In 2018, Y/Project and Ugg worked together on a presentation that made headlines for having models walk down the runway in boots that reached their crotches and had extra material pouring over them. The show became instant meme material, and the collection split the internet. However, not long after, the CEO of Fenty Beauty rocked the risky look and thought it was actually cool.
But whether they are trendy or not, they aren’t very wearable. They look really hot. Like, it’s too warm. They are challenging to manoeuvre in. As you walk, they even slightly sag. And it’s the part that truly bothers me. Slouchy thigh-high boots provide the impression of being cosy despite their enormous, worn-down, and wrinkled appearance. I feel that if I’m going to walk around in potato sack pumps, I should at least have some kind of comfort. Is that so incorrect?
Sadly for me, these boots aren’t just a fever dream from 2018. Rihanna has once again given her street-style stamp of approval, with new interpretations dominating recent designer collections. See a pattern here?
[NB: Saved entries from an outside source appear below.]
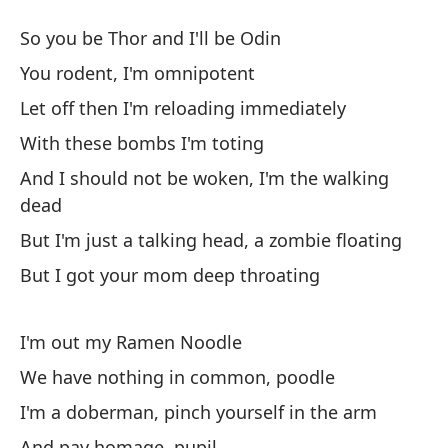
De
So you be Thor and I'll be Odin
lo
You rodent, I'm omnipotent
It
Let off then I'm reloading immediately
Mi
With these bombs I'm toting
ma
And I should not be woken, I'm the walking
Wh
dead
But I'm just a talking head, a zombie floating
Es
But I got your mom deep throating
ra
I'
I'm out my Ramen Noodle
To
We have nothing in common, poodle
as
I'm a doberman, pinch yourself in the arm
Al
And pay homage, pupil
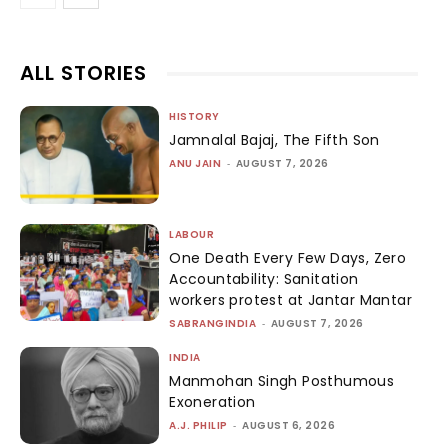
ALL STORIES
HISTORY
Jamnalal Bajaj, The Fifth Son
ANU JAIN
-
AUGUST 7, 2026
LABOUR
One Death Every Few Days, Zero
Accountability: Sanitation
workers protest at Jantar Mantar
SABRANGINDIA
-
AUGUST 7, 2026
INDIA
Manmohan Singh Posthumous
Exoneration
A.J. PHILIP
-
AUGUST 6, 2026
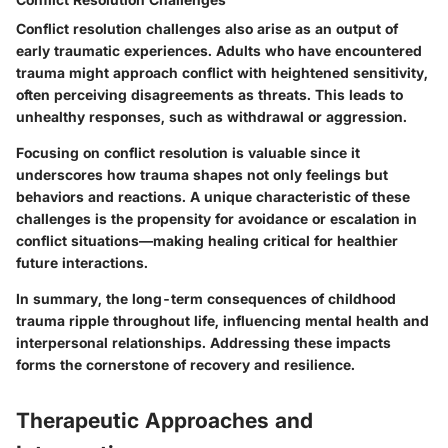
Conflict resolution challenges also arise as an output of
early traumatic experiences. Adults who have encountered
trauma might approach conflict with heightened sensitivity,
often perceiving disagreements as threats. This leads to
unhealthy responses, such as withdrawal or aggression.
Focusing on conflict resolution is valuable since it
underscores how trauma shapes not only feelings but
behaviors and reactions. A unique characteristic of these
challenges is the propensity for avoidance or escalation in
conflict situations—making healing critical for healthier
future interactions.
In summary, the long-term consequences of childhood
trauma ripple throughout life, influencing mental health and
interpersonal relationships. Addressing these impacts
forms the cornerstone of recovery and resilience.
Therapeutic Approaches and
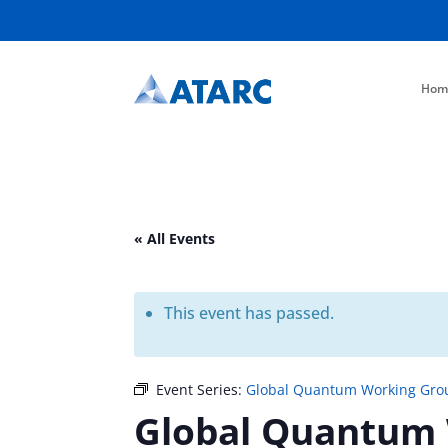
Hom
« All Events
This event has passed.
Event Series:
Global Quantum Working Gro
Global Quantum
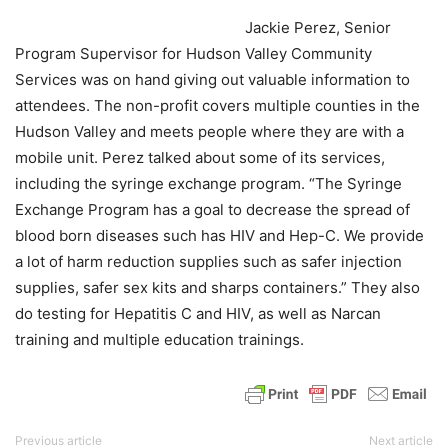
Jackie Perez, Senior
Program Supervisor for Hudson Valley Community
Services was on hand giving out valuable information to
attendees. The non-profit covers multiple counties in the
Hudson Valley and meets people where they are with a
mobile unit. Perez talked about some of its services,
including the syringe exchange program. “The Syringe
Exchange Program has a goal to decrease the spread of
blood born diseases such has HIV and Hep-C. We provide
a lot of harm reduction supplies such as safer injection
supplies, safer sex kits and sharps containers.” They also
do testing for Hepatitis C and HIV, as well as Narcan
training and multiple education trainings.
Previous article
Next article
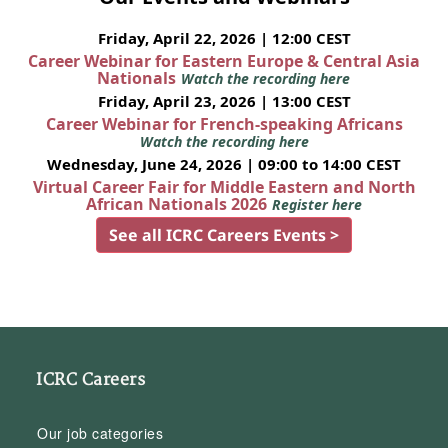
Friday, April 22, 2026 | 12:00 CEST
Career Webinar for Eastern Europe & Central Asia
Nationals
Watch the recording here
Friday, April 23, 2026 | 13:00 CEST
Career Webinar for French-speaking Africans
Watch the recording here
Wednesday, June 24, 2026 | 09:00 to 14:00 CEST
Virtual Career Fair for Middle Eastern and North
African Nationals 2026
Register here
See all ICRC Careers Events >
ICRC Careers
Our job categories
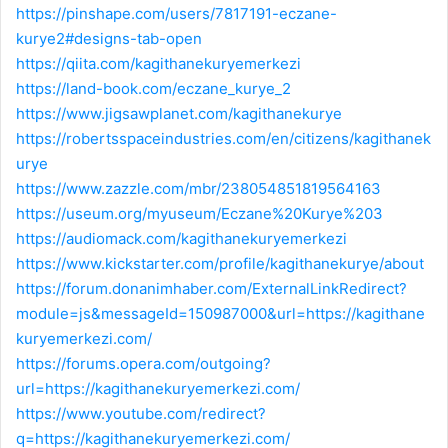
https://pinshape.com/users/7817191-eczane-
kurye2#designs-tab-open
https://qiita.com/kagithanekuryemerkezi
https://land-book.com/eczane_kurye_2
https://www.jigsawplanet.com/kagithanekurye
https://robertsspaceindustries.com/en/citizens/kagithanek
urye
https://www.zazzle.com/mbr/238054851819564163
https://useum.org/myuseum/Eczane%20Kurye%203
https://audiomack.com/kagithanekuryemerkezi
https://www.kickstarter.com/profile/kagithanekurye/about
https://forum.donanimhaber.com/ExternalLinkRedirect?
module=js&messageId=150987000&url=https://kagithane
kuryemerkezi.com/
https://forums.opera.com/outgoing?
url=https://kagithanekuryemerkezi.com/
https://www.youtube.com/redirect?
q=https://kagithanekuryemerkezi.com/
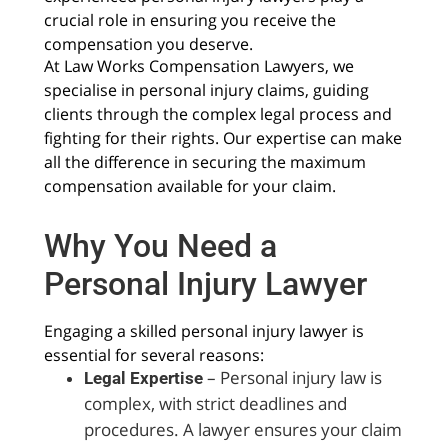
crucial role in ensuring you receive the
compensation you deserve.
At Law Works Compensation Lawyers, we
specialise in personal injury claims, guiding
clients through the complex legal process and
fighting for their rights. Our expertise can make
all the difference in securing the maximum
compensation available for your claim.
Why You Need a
Personal Injury Lawyer
Engaging a skilled personal injury lawyer is
essential for several reasons:
– Personal injury law is
Legal Expertise
complex, with strict deadlines and
procedures. A lawyer ensures your claim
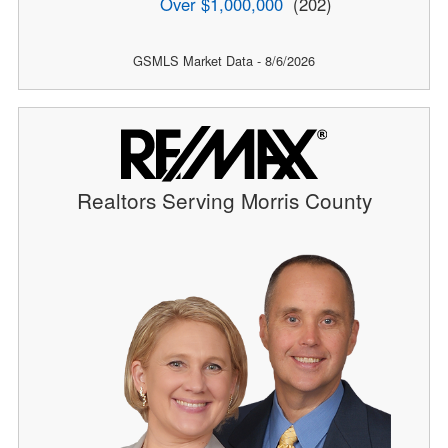
Over $1,000,000
(202)
GSMLS Market Data - 8/6/2026
Realtors Serving Morris County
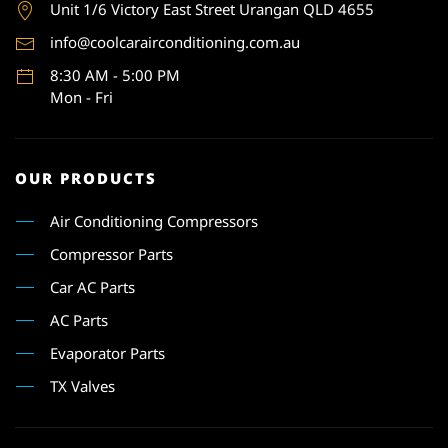
Unit 1
/6 Victory East Street Urangan QLD 4655
info@coolcarairconditioning.com.au
8:30 AM - 5:00 PM
Mon - Fri
OUR PRODUCTS
Air Conditioning Compressors
Compressor Parts
Car AC Parts
AC Parts
Evaporator Parts
TX Valves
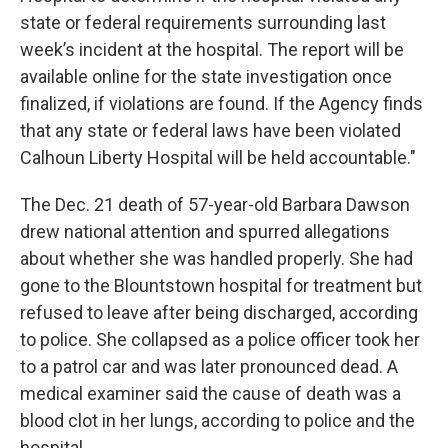
state or federal requirements surrounding last
week’s incident at the hospital. The report will be
available online for the state investigation once
finalized, if violations are found. If the Agency finds
that any state or federal laws have been violated
Calhoun Liberty Hospital will be held accountable."
The Dec. 21 death of 57-year-old Barbara Dawson
drew national attention and spurred allegations
about whether she was handled properly. She had
gone to the Blountstown hospital for treatment but
refused to leave after being discharged, according
to police. She collapsed as a police officer took her
to a patrol car and was later pronounced dead. A
medical examiner said the cause of death was a
blood clot in her lungs, according to police and the
hospital.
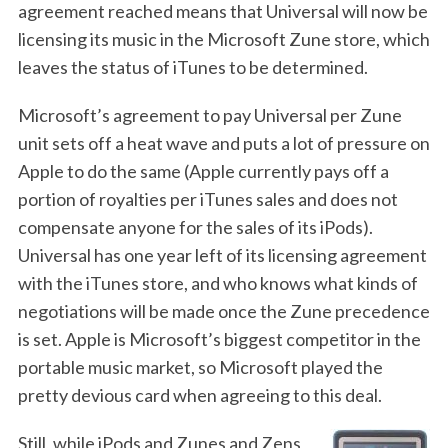
agreement reached means that Universal will now be
licensing its music in the Microsoft Zune store, which
leaves the status of iTunes to be determined.
Microsoft’s agreement to pay Universal per Zune
unit sets off a heat wave and puts a lot of pressure on
Apple to do the same (Apple currently pays off a
portion of royalties per iTunes sales and does not
compensate anyone for the sales of its iPods).
Universal has one year left of its licensing agreement
with the iTunes store, and who knows what kinds of
negotiations will be made once the Zune precedence
is set. Apple is Microsoft’s biggest competitor in the
portable music market, so Microsoft played the
pretty devious card when agreeing to this deal.
Still, while iPods and Zunes and Zens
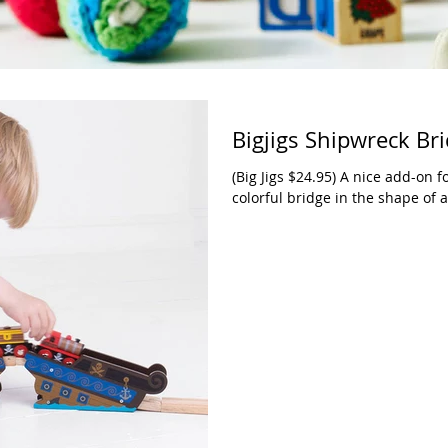
Bigjigs Shipwreck Br
(Big Jigs $24.95) A nice add-on fo
colorful bridge in the shape of a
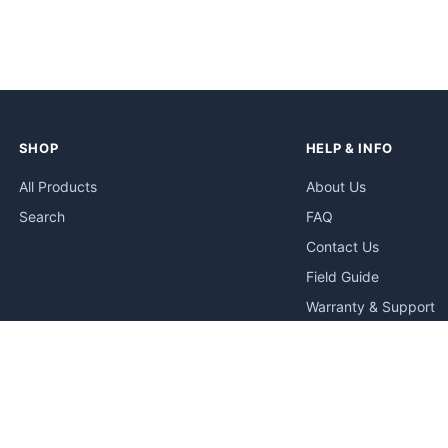
SHOP
HELP & INFO
All Products
About Us
Search
FAQ
Contact Us
Field Guide
Warranty & Support
Quick Start Guides
Troubleshooting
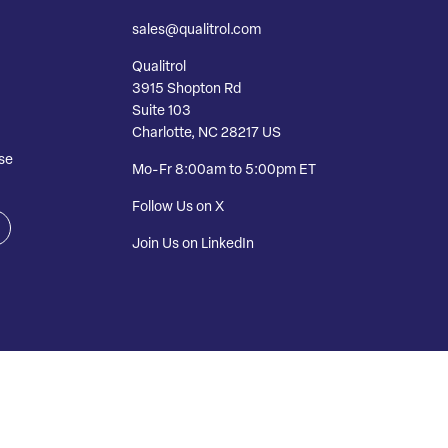
sales@qualitrol.com
Qualitrol
3915 Shopton Rd
Suite 103
Charlotte, NC 28217 US
se
Mo-Fr 8:00am to 5:00pm ET
Follow Us on X
Join Us on LinkedIn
It shouldn’t be shocking that these sneakers have returned.
After all, XXL fashion has been making a comeback for seasons. The demand for massive cold-weather shoes was first shown in the gigantic Y2K Moon Boots, which became a celebrity must-have last winter. It seems that the Moon Boot walked in the world of resurrected impractical footwear so that the slouchy boot might run, er, stomp.
Scrunchy thigh-highs are always confusing to me, despite being in style. I suppose that is the whole point, though. These boots aren’t meant to make sense; instead, they’re meant to be provocative. And if the purpose is to make me feel something, even visceral stress, then job well done, shoes.